For example, we already have a solution for embedding security in the ‘smart cities’ paradigm (including various robotic aspects like automatic road traffic management) for safe control of critical infrastructure. And the deficit of experts will become all the more acute, not so much because of the spread of technologies, but because of the ever-increasing demands on personnel’s skills. Machine learning systems for cybersecurity require encyclopedic knowledge and specific honed skills from a broad range of fields (including big data, computer crime forensics and investigations, and system and applications programming). Getting all that broad and specific knowledge and experience into one human being is a rare feat: it’s what makes them very exclusive/high-class/world-beating specialists. And teaching all that broad and specific knowledge isn’t easy either. But it still needs doing if we want to see true development of smart technologies. There’s no other way.

So who’s gonna be in charge in this brave new world of the future? Will man still control the robots, or might the robots control man?

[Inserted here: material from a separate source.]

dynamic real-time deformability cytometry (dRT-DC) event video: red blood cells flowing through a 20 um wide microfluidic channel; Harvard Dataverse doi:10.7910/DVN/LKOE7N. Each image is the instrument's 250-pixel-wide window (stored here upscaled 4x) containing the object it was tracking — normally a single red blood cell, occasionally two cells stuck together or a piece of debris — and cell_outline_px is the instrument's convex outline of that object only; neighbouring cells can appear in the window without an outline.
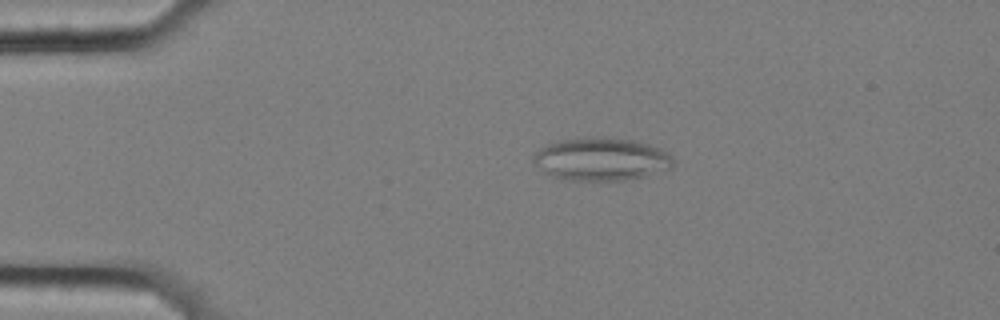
{"species": "common noctule bat (a hibernating species)", "species_latin": "Nyctalus noctula", "temperature_condition": "cold", "stored_images_in_passage": 50, "camera_frame_rate_fps": 3000, "um_per_image_px": 0.085, "animal": {"sex": "female", "body_mass_g": 25.1}, "frame": {"image": 1, "passage_image": 4, "time_ms": 1.0, "image_size_px": [1000, 320], "cell_outline_px": [[672, 168], [644, 176], [624, 180], [560, 180], [544, 172], [532, 164], [532, 156], [540, 148], [556, 140], [584, 136], [604, 136], [632, 140], [648, 144], [660, 148], [668, 152], [672, 156]], "centroid_in_image_um": [51.05, 13.51], "position_along_channel_um": 34.0, "area_um2": 35.55}}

In 1999 Raymond Kurzweil put forward a theory regarding symbiotic intellect (though others had similar ideas before): the merging of man and machine – a cybernetic organism combining the intelligence of humans and the gigantic computing power of supercomputers (“humachine intelligence”). But this isn’t science fiction – it’s already happening. And its continued development is, IMHO, not only the most likely, but also the most beneficial route forward for the development of mankind.

But will that further development of the merging of man and machine go so far as to reach the point of technological singularity? Will man lose the ability to keep afoot of what’s going on, and the machines will eventually fully and irreversibly seize control over the world?

The key feature of purely machine AI is the ability to forever improve and perfect itself without the intervention of man – an ability that may grow and grow to eventually step outside the bounds of its algorithms. In other words, purely machine-AI – is a new form of intellect. And the distant – but theoretically likely – eventual day of that ‘stepping outside the algorithm’ will signal the start of the end of our world as we know it. For the benefit of mankind, as per the laws of robotics, the machines one day could rid us of mental suffering and the burden of existence.

Or... maybe a programmer – as is always often the case – will leave a few bugs in the code? Let’s wait and see...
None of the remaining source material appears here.